Richard - rather like all the stuff that used to accompany a pair of contact lenses then: solutions etc. Nowadays they are of course disposable so you can keep on forking out money for them.

Dive - well, I suppose it's due to advancing years and possibly the effects of the menopause. She might have to resort to a course of youth boosting injections.
 
Nostradamus didn't predict the rise of Hitler and the third reich, he predicted the rise of Hissler who was bird-like.

Fooled Chamberlain, anyway.
 
Michael Rennie promised that in the near future (speaking from 1953, that means NOW) the robots would in fact be in control. meaning that the robots have been controlling us since 1967. which is a far better future fate than queen paris hilton 'accidentally' flashing her bald poon on a weekly basis for the next sixty years.
to some of us, anyway.
at least to me.
fine, only me.
fine.
 
I'm going to have to pull my finger out* if I'm going to squeeze seven sprogs out before my ovaries dry up.

*I don't mean literally. It's just a turn of phrase, ok?
 
One thing you forgot Betty, is that Sony will sponsor every maternity ward in the world and humans will be born with a Playstation 7 chip in the back of their heads.

Cronenberg was onto something when he directed Existenz.
 
Geoff - was Chamberlain hard of hearing then?

First Nations - even if it is 14 years into the future, Royal decorum will still mean that Paris Hilton will not be permitted to flash her bald poon, even if it is "accidental".

Spinsterella - yes, but it's all written in the stars! Mind you, one of the joys of being old and decrepit is that I'm now (hopefully) about 98 per cent barren. That's something for you to look forward to.

Istvanski - I don't mind the idea of having a chip in the back of my head. If I'm programmed, fair enough. I'm a bit scatterbrained and could do with being a bit more organised really. Mind you, if Orange was involved somewhere along the line I would have nothing to do with it.
 
Anita Dobson in a bacofoil suit gets me (and her, presumably) all hot under the collar. I'm hoping for a world a little more like Frank Herbert's "Dune" so that I can have bright blue eyes and achieve world domination through shouting. Call me shallow, I don't care.
 
Rhino 75, you are one of the voices of sanity in a world gone mad.

Why not try bright blue contact lenses?
 
I don't think Victoria Beckham will put on that much weight.
 
I'm sure the four by four thing has happened already. Round here they feel the need to drive tans to pick up the sprogs.
 
Antonym - Welcome. It may seem unlikely that she will bloat out like that, but it's defitely down to a hormone imbalance. Poor Posh.

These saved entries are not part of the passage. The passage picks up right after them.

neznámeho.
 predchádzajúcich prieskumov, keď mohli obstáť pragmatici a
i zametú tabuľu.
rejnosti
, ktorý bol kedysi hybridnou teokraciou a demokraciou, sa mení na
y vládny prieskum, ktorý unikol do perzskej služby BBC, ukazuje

Realdoc - there's a primary school just around the corner from us and our cul-de-sac ends up becoming a parking lot at school run times, with people carriers and what have you all jostling for space and double parking. It's quite funny if you aren't involved or trying to drive through them all.

Simon - welcome. I would think that there's already a mountain of obsolete technology in rubbish tips (or landfills) so it'll be an epidemic in a few years. Unless it's saved and put in museums. What's happened to all the Betamax video players? Were they recycled?